16. E agora um conselho final, que pode parecer um
mau conselho, mas no fundo é muito honesto.
Meu amigo e leitor, se você estiver
comprometido a votar com alguém, se sofrer
pressão de algum poderoso para sufragar êste
ou aquêle candidato, não se preocupe. Não se
prenda infantilmente a uma promessa arrancada
à sua pobreza, à sua dependência ou à sua
timidez. Lembre-se de que o voto é secreto.

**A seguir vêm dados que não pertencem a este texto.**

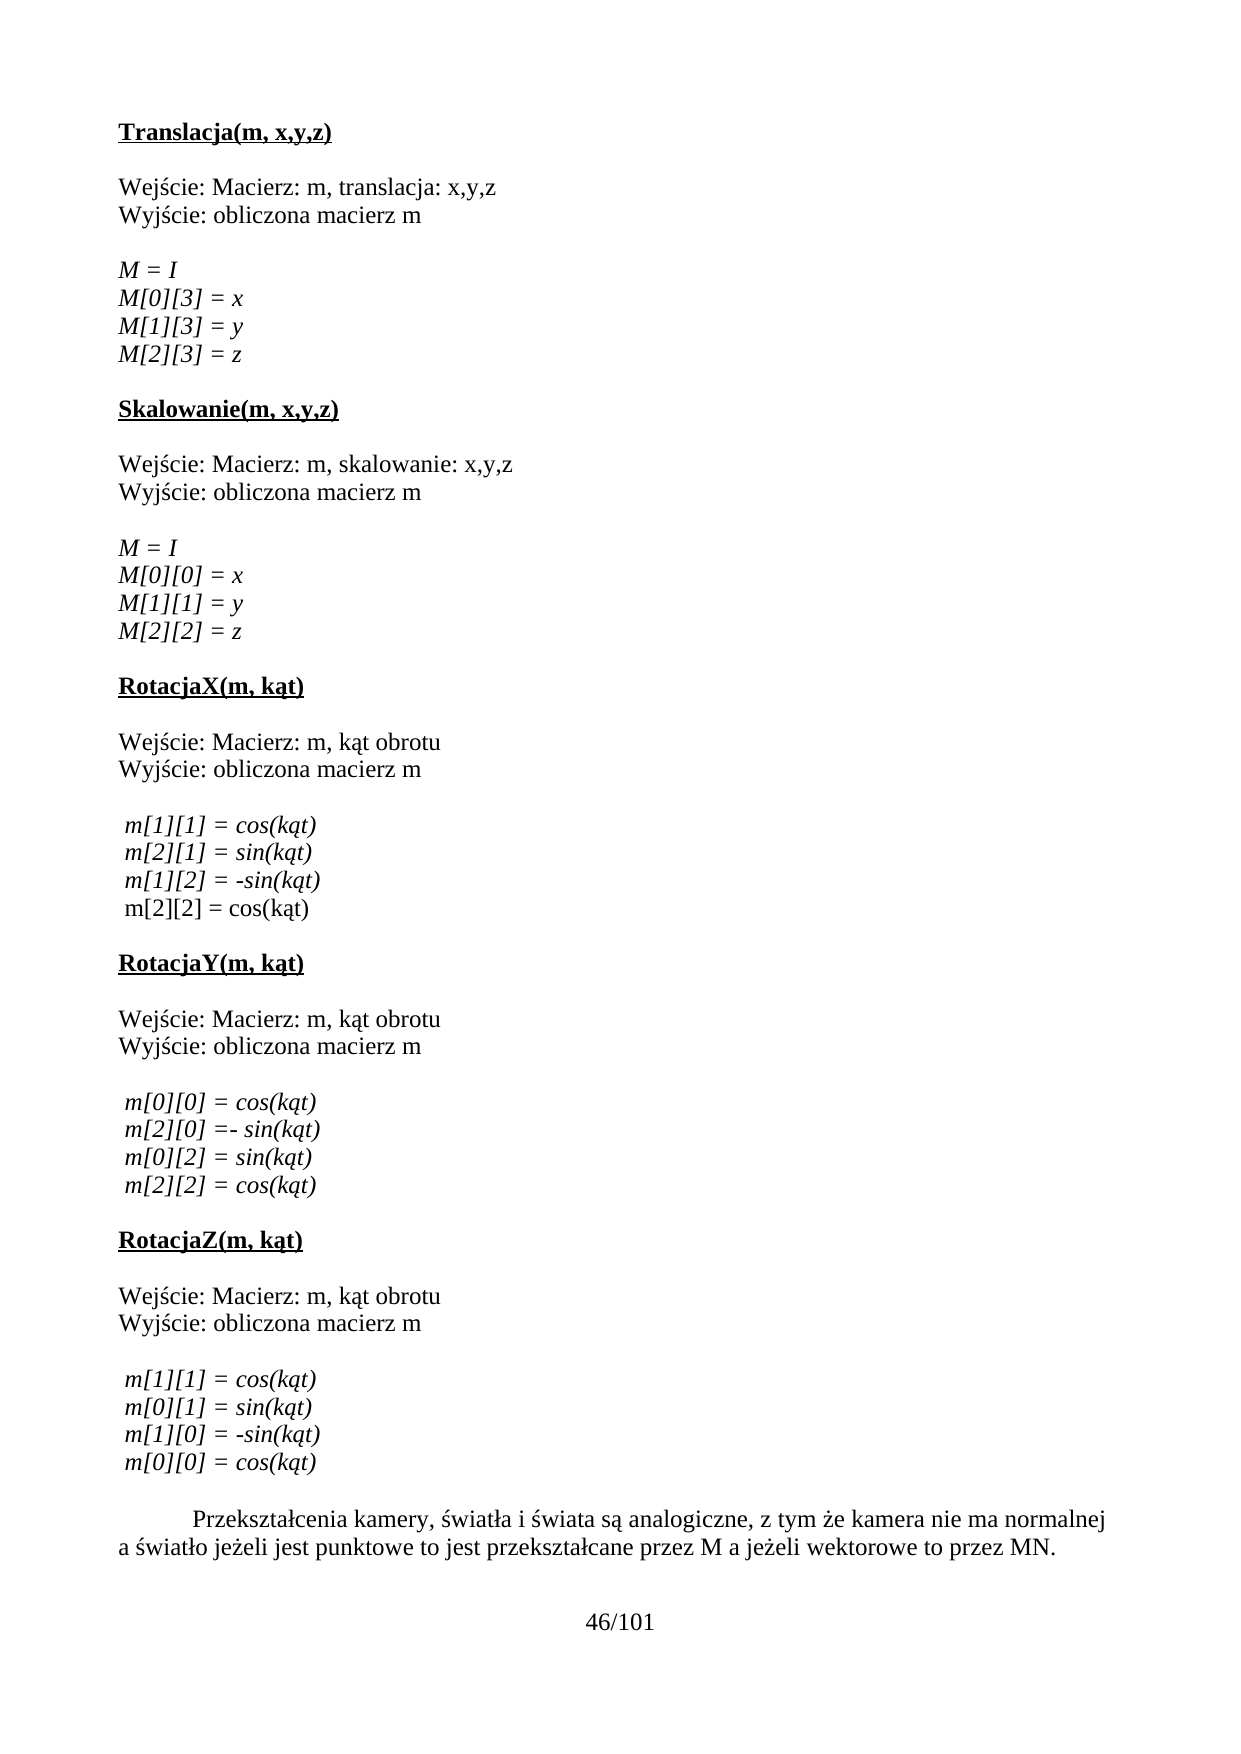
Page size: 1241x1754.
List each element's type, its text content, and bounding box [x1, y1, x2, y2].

text M = I [118, 534, 1122, 561]
text RotacjaY(m, kąt) [118, 949, 1122, 977]
text M[0][0] = x [118, 561, 1122, 589]
text M[1][1] = y [118, 589, 1122, 617]
text RotacjaX(m, kąt) [118, 672, 1122, 700]
text Wejście: Macierz: m, kąt obrotu [118, 1005, 1122, 1032]
text M[2][3] = z [118, 340, 1122, 367]
text m[2][0] =- sin(kąt) [118, 1116, 1122, 1143]
text m[2][1] = sin(kąt) [118, 838, 1122, 866]
text Wejście: Macierz: m, skalowanie: x,y,z [118, 451, 1122, 478]
text M[2][2] = z [118, 617, 1122, 644]
text Translacja(m, x,y,z) [118, 118, 1122, 146]
text M = I [118, 257, 1122, 284]
text m[0][0] = cos(kąt) [118, 1088, 1122, 1116]
text Wyjście: obliczona macierz m [118, 201, 1122, 229]
text Wejście: Macierz: m, kąt obrotu [118, 728, 1122, 755]
text m[0][2] = sin(kąt) [118, 1143, 1122, 1171]
text m[2][2] = cos(kąt) [118, 894, 1122, 922]
text m[1][1] = cos(kąt) [118, 811, 1122, 838]
text Wyjście: obliczona macierz m [118, 755, 1122, 783]
text Wejście: Macierz: m, kąt obrotu [118, 1282, 1122, 1309]
text m[2][2] = cos(kąt) [118, 1171, 1122, 1199]
text Wyjście: obliczona macierz m [118, 1032, 1122, 1060]
text M[0][3] = x [118, 284, 1122, 312]
text Wejście: Macierz: m, translacja: x,y,z [118, 173, 1122, 201]
text m[0][0] = cos(kąt) [118, 1448, 1122, 1476]
text M[1][3] = y [118, 312, 1122, 340]
text m[1][1] = cos(kąt) [118, 1365, 1122, 1393]
text Przekształcenia kamery, światła i świata są analogiczne, z tym że kamera nie ma normalnej a światło jeżeli jest punktowe to jest przekształcane przez M a jeżeli wektorowe to przez MN. [118, 1505, 1122, 1560]
text m[1][2] = -sin(kąt) [118, 866, 1122, 894]
text m[1][0] = -sin(kąt) [118, 1420, 1122, 1448]
text RotacjaZ(m, kąt) [118, 1226, 1122, 1254]
text m[0][1] = sin(kąt) [118, 1393, 1122, 1420]
text Wyjście: obliczona macierz m [118, 478, 1122, 506]
text Skalowanie(m, x,y,z) [118, 395, 1122, 423]
text Wyjście: obliczona macierz m [118, 1309, 1122, 1337]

17. Se o obrigam a prometer, prometa. Se tem
mêdo de dizer não, diga sim. O crime não é
seu, mas de quem tenta violar a sua livre
escolha. Se, do lado de fora da seção
eleitoral, você depende e tem mêdo, não se
esqueça de que DENTRO DA CABINE
INDEVASSÁVEL VOCÊ É UM HOMEM LIVRE.
Falte com a palavra dada à fôrça, e escute
apenas a sua consciência. Palavras o vento
leva, mas a consciência não muda
nunca, acompanha a gente até o inferno”.